Paris : Un homme jugé pour complicité du délit d’agressions sexuelles sur mineur de 15 ans

Un homme doit être jugé ce lundi à Paris pour “complicité du délit d’agressions sexuelles sur mineur de 15 ans”. Il est soupçonné d’avoir commandité et regardé en direct, via internet, des actes commis sur des enfants, notamment philippins. Un phénomène que les enquêteurs français disent être en pleine expansion.

Agressions sexuelles, viols, “voire pire encore” selon un enquêteur : la description des faits commis sur commande dans les réseaux de “live streaming” pédophiles donne l’impression de plonger dans un catalogue de l’horreur. D’autant que les victimes sont des mineurs, pré-pubères, parfois bébés“Le live streaming est un phénomène qui est apparu il y a cinq ou six ans en France. Il s’agit d’un achat sur internet, ou sur le dark web, d’une séquence de viol ou d’agression sexuelle, ou pire même, en direct, par un commanditaire, en général occidental, parfois français“, explique Philippe Guichard, à la tête de l’Office central de répression des violences faites aux personnes (OCRVP), l’organisme de la police chargé des enquêtes en la matière lorsque des Français sont soupçonnés d’être impliqués.

# # # #

• [TÂCHES À RÉALISER]
1. D'après l'extrait, qui est à la tête de l'Office central de répression des violences faites aux personnes ?
2. Recopiez sans rien changer le passage de l'extrait qui commence par « Un homme doit » et se poursuit jusqu'à « en pleine expansion. ».
Les items n'ont aucun rôle dans ce travail.

# # # #

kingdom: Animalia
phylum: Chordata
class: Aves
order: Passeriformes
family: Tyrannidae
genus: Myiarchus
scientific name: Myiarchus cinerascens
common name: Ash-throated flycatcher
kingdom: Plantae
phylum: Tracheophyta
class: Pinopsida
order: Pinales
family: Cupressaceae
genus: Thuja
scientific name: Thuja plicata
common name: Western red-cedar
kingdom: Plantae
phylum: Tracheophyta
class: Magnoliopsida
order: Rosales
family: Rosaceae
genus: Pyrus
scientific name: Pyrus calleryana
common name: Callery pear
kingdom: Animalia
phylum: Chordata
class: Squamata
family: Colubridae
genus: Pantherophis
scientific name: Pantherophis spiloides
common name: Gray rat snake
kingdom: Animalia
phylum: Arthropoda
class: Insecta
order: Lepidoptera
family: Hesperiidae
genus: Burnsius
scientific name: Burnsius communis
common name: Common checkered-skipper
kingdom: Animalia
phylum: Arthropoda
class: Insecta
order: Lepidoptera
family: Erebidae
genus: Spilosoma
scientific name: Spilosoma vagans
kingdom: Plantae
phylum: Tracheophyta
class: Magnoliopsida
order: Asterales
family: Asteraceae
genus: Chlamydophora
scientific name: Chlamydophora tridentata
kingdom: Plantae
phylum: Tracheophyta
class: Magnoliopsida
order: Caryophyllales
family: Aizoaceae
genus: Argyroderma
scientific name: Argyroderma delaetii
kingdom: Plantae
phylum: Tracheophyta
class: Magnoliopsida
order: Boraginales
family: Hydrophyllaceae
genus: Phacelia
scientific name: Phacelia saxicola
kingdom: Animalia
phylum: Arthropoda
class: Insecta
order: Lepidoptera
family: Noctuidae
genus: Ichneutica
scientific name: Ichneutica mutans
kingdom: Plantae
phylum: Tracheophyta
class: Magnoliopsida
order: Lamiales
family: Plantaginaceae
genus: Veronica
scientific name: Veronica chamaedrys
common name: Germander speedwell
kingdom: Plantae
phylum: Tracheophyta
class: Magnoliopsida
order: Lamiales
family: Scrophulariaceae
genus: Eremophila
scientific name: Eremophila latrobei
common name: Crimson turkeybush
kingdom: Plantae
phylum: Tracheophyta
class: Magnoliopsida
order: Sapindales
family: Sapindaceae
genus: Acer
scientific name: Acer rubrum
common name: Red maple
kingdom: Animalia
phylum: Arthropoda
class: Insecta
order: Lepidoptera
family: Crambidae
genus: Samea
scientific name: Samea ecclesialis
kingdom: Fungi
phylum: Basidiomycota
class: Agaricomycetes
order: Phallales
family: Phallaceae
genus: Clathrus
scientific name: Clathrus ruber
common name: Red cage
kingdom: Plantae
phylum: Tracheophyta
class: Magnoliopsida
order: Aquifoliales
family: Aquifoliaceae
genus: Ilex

# # # #

• [RÉPONSES DANS L'ORDRE]
1. Philippe Guichard.

2.
Un homme doit être jugé ce lundi à Paris pour “complicité du délit d’agressions sexuelles sur mineur de 15 ans”. Il est soupçonné d’avoir commandité et regardé en direct, via internet, des actes commis sur des enfants, notamment philippins. Un phénomène que les enquêteurs français disent être en pleine expansion.